Am zweiten Tag des gelungenen Projektes stand ein fast 20 Kilometer langer Fußmarsch zur bayerisch-böhmischen Grenze auf dem Programm. Der promovierte Historiker Dr. Mikuláš Zvánovec hat eine hochspannende Route über die geschleiften Dörfer Fürstenhut (Knížecí  Pláně), Buchwald (Bučina), Hüttl (Chaloupky) und Mühlreuterhäuser zusammengestellt und so hochinteressante Erläuterungen gegeben. Sehr nachdenklich wurden die Teilnehmer im Anblick von Narzissen als Zeugen von Gärten der verschwundenen Hofstellen, von immer noch zugänglichen Kellergewölben und eines verlassenen Schreinereibetriebes direkt am Grenzbach. Nur die begleitenden Lehrkräfte kannten die Grenzanlagen aus der Zeit des Eisernen Vorhangs noch aus eigener Anschauung. Eine historisch nicht ganz korrekte, gleichwohl erschütternde Gedenkstätte mit einer Nachbildung der Grenzbefestigung und eines ehemaligen Wachturms beim Hotelgasthof Alpská vyhlídka in Bučina erinnert heute an die tragische Trennung der Menschen hüben und drüben für fast 40 Jahre.

Gemeinsam Brücken bauen

In den beiden Projekttagen wurde die Erinnerung an die Ursachen und Folgen von Flucht und Vertreibung lebendig gehalten.
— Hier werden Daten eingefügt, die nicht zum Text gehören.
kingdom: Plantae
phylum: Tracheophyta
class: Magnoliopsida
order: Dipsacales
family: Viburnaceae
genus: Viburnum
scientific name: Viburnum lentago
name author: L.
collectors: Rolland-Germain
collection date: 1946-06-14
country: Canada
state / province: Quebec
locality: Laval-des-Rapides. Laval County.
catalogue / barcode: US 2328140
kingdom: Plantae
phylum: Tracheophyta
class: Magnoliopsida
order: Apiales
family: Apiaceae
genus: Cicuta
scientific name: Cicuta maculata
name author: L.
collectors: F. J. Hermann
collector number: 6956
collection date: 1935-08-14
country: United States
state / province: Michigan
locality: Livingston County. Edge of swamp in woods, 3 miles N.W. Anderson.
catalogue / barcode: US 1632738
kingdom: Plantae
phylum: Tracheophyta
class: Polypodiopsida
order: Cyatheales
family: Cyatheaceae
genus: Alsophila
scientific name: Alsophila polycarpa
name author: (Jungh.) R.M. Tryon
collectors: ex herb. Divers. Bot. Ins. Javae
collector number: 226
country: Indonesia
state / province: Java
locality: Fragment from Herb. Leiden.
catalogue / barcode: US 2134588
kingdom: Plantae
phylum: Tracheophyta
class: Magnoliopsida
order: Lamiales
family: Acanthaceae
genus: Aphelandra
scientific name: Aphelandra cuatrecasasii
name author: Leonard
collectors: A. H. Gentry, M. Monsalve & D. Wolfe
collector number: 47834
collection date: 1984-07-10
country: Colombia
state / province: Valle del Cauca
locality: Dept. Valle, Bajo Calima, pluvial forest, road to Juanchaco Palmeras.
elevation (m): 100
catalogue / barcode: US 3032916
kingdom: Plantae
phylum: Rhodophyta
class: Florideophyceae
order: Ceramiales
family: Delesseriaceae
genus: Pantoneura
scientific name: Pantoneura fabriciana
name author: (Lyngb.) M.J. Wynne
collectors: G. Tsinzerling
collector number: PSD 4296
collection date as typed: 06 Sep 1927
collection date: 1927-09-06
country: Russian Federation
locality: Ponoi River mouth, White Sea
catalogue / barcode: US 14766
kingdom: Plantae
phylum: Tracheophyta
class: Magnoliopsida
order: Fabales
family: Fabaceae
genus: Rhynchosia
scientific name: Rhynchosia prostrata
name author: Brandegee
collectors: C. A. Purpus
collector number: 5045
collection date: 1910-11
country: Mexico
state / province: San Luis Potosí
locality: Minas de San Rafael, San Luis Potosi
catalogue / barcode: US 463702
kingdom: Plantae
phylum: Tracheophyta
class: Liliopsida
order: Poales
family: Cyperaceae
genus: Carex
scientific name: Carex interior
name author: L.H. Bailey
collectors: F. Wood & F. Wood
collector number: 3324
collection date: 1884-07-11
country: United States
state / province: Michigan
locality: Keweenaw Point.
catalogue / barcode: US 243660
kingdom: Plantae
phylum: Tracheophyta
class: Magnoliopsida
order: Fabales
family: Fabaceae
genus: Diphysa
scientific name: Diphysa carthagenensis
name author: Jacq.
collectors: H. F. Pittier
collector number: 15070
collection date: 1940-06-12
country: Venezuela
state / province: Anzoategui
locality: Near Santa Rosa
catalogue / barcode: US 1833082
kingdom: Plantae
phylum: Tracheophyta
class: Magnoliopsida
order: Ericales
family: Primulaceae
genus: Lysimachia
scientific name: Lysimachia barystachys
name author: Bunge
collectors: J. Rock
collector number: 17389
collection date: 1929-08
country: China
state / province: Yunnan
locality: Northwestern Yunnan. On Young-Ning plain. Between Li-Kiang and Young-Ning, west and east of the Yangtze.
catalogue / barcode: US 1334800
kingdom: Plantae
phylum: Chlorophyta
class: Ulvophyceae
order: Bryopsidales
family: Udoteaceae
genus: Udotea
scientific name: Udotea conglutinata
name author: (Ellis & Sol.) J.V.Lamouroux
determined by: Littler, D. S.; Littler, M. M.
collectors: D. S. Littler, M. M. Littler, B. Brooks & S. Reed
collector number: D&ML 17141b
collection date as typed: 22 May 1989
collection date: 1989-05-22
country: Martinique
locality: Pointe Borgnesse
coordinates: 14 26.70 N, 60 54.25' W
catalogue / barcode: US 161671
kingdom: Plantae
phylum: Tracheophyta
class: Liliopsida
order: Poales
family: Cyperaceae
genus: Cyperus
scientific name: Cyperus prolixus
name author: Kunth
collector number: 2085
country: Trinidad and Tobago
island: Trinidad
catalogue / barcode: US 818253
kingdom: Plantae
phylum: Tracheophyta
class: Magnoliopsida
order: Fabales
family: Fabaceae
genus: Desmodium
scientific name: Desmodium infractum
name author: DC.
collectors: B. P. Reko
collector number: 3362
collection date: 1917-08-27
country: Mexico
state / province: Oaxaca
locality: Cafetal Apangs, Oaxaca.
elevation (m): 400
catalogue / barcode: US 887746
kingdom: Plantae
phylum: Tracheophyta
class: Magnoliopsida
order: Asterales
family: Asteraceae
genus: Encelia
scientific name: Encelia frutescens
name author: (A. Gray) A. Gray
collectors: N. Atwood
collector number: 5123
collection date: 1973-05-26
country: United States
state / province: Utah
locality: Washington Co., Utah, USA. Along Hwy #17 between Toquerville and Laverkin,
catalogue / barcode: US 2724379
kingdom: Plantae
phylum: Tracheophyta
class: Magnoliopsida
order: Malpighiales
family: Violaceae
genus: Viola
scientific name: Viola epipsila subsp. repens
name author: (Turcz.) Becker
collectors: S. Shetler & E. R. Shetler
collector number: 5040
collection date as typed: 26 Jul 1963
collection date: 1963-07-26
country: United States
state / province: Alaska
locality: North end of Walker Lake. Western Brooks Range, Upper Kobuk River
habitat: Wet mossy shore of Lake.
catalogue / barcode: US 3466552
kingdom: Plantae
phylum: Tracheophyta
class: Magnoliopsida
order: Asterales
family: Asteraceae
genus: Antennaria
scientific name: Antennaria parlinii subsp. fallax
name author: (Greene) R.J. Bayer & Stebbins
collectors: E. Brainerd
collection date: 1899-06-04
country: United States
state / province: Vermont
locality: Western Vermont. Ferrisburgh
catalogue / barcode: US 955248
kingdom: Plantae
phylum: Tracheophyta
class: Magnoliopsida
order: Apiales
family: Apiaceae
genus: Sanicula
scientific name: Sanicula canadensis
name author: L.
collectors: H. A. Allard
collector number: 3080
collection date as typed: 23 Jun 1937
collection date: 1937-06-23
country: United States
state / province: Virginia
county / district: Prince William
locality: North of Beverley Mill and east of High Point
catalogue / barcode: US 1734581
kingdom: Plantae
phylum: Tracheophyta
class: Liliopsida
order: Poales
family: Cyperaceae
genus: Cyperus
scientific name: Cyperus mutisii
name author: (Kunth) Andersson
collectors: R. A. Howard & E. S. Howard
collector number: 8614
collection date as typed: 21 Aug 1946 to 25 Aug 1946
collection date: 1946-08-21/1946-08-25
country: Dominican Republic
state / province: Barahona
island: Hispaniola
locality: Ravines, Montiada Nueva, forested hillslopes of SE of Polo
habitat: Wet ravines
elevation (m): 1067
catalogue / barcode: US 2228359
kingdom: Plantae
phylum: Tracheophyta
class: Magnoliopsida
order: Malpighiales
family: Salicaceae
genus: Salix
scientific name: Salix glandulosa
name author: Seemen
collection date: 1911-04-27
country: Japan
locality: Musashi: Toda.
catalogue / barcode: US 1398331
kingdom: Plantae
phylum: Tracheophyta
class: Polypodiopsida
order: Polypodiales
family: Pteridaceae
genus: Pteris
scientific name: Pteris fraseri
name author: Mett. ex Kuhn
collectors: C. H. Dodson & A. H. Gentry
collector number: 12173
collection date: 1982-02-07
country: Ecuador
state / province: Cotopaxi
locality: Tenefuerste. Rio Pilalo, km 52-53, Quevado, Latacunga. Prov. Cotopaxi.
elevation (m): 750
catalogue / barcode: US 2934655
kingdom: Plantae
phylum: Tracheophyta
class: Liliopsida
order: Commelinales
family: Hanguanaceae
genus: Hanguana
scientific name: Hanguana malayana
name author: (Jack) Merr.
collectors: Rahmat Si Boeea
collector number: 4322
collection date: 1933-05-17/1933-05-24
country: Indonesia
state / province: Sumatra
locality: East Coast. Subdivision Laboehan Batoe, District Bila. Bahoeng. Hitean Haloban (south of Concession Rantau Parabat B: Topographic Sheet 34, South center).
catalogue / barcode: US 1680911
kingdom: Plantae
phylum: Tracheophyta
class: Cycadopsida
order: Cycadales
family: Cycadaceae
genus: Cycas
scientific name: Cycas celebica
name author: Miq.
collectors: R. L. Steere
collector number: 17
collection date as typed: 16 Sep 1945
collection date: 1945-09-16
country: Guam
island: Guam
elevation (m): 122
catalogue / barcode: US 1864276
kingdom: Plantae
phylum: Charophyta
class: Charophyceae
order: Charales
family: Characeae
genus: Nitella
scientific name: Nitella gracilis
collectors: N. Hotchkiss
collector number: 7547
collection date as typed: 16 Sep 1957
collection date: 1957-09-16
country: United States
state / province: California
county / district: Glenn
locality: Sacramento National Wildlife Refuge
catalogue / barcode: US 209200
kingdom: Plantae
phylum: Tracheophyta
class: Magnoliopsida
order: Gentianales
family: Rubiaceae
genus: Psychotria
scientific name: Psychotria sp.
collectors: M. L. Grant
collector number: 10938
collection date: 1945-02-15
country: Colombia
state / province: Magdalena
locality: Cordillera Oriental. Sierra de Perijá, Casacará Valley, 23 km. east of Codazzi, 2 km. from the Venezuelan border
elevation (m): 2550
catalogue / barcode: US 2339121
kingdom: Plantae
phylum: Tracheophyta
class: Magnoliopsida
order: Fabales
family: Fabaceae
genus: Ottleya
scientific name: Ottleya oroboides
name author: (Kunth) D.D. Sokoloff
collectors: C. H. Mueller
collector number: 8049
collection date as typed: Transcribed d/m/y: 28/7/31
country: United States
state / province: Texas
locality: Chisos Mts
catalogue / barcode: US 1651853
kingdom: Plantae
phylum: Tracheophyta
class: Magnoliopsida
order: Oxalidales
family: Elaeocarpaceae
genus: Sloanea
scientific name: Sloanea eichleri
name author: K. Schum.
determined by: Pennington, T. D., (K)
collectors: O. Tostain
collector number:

Gleichzeitig wurde eine Brücke geschlagen zu ganz aktuellen Fluchtbewegungen. Als sehr wertvoll empfanden sowohl die Schüler als auch die begleitenden Lehrkräfte die Begegnung mit der tschechischen Partnerklasse aus Budweis. Die Verständigung war problemlos, da die Budweiser Schülerinnen und Schüler sehr gut Deutsch sprachen und andererseits bei der Zwieseler Gruppe auch vier Gastschülerinnen und Gastschüler aus dem EUREGIO-Programm teilnahmen, die für einige Monate das Gymnasium Zwiesel besuchen.

Die begleitenden Lehrkräfte Ingrid Weber und Dr. Wolfgang Holzer richteten einen herzlichen Dank an die Organisation Post Bellum mit ihrem Leiter Tomáš Trantina , an die Ackermanngemeinde Regensburg, vertreten durch Veronika Veličková und im Besonderen an die Betreuerinnen und Betreuer der Workshops, des Filmabends und der geführten Wanderung und drückten ihre Hoffnung aus, dass das Projekt eine Fortsetzung findet.